What to return if one of them is empty?


#1

What should we return if one of the lists is empty?
Im not passing that particular test case.


#2

return NULL, I think


#3

Any update on this??
Because the expected output is to return the the overlapping elements directly, But how can we identify the starting node of overlapping region by traversing one list alone…


#4

If any of the list is empty, return NULL.
In my opinion, we can traverse both the lists in O(n). We need not traverse one list alone.


#5

Hello!
Actually what i understand from the statement any my solution is that by O(n) they mean the size of the larger list among the 2. so you take ListNode* temp1 for first list and ListNode* temp2 for 2nd list. You have to adjust both of them to the point where the number of elements remaining to be traversed are equal.
For example:
List 1: 1 3 4 5 6 7 [size==6]
List 2: 2 4 5 6 7 [size==5]

Overlapping region: let’s say 5 6 7.
Here by overlapping region they mean the region in which numbers have same address in memory. So here we only consider 5 6 7 in the same address and not 4 though that value overlaps in both list but the address of both 4’s will be different in memory.

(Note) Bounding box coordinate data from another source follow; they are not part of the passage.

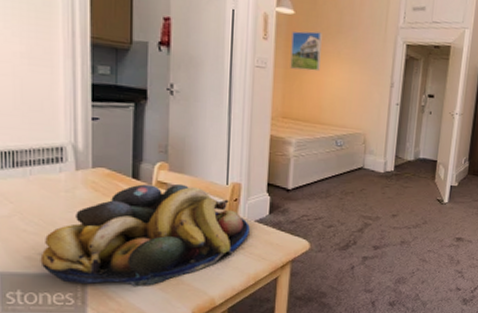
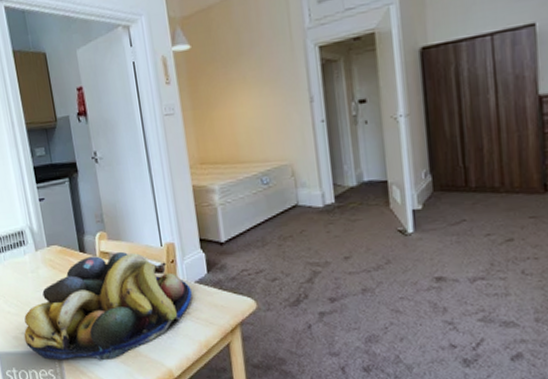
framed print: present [290,31,322,72] -> none [192,60,228,108]

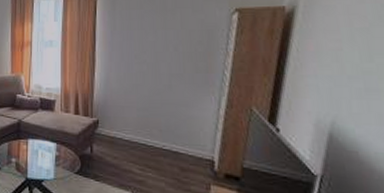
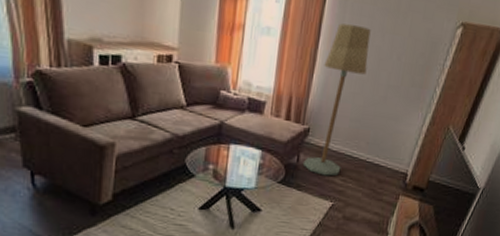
floor lamp: none [96,28,145,166] -> present [302,23,371,176]

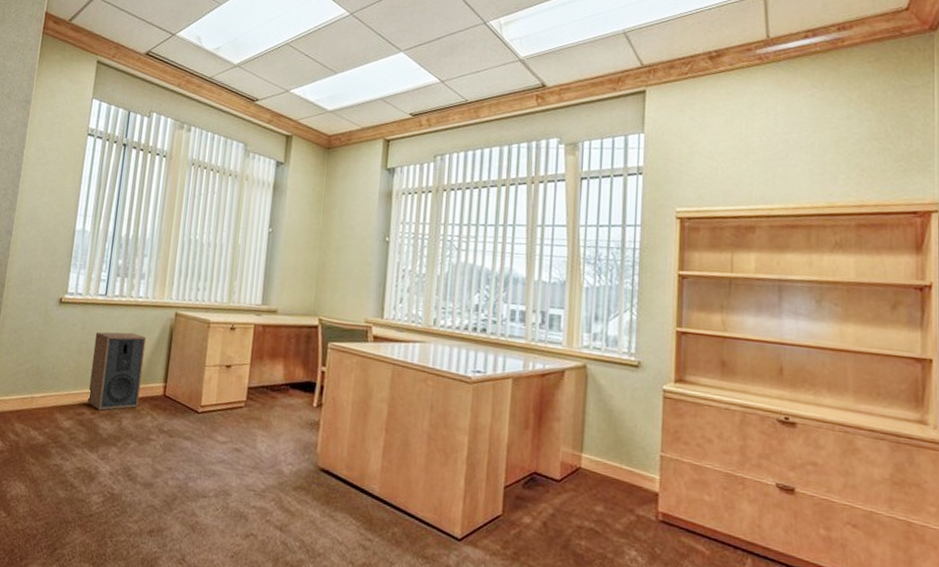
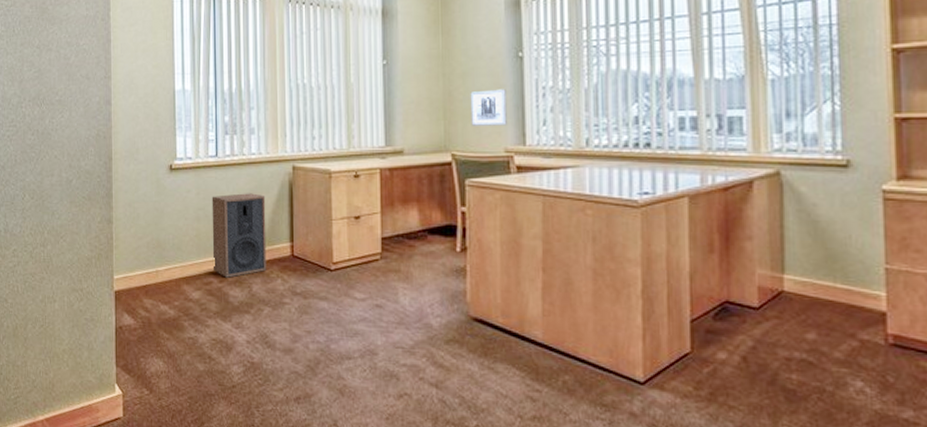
wall art: none [338,266,372,299] -> present [470,89,507,126]

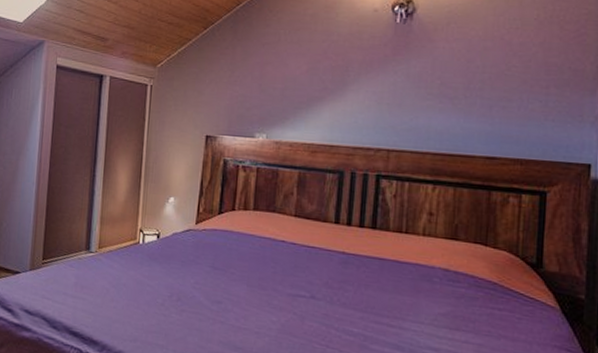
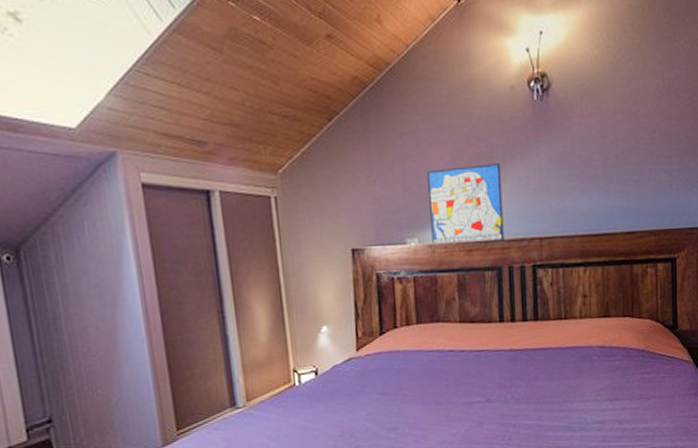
wall art: none [279,76,355,148] -> present [427,163,505,243]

So, here you have to make temp1 to point at head of list 1 then traverse it to index=1(0 based index) so that remaining elements to be traversed are equal. Here in this case it’s 4 elements to be traversed in both list.
Now you can traverse and see if temp1==temp2 and then check if it continues to be true until the end of list. If it violates then you reverse back to index=NULL.

I am sharing a snippet of my all testcases passed solution.

int flag=0;
ListNode* index=NULL;
while(temp!=NULL && temp1!=NULL){
    
    if(flag && temp!=temp1){
        flag=0;
        index=NULL;
        
    }
    else if(!flag && temp==temp1){
        flag=1;
        index =temp;
        
    }
    temp=temp->next;
    temp1=temp1->next;
    
}

return index;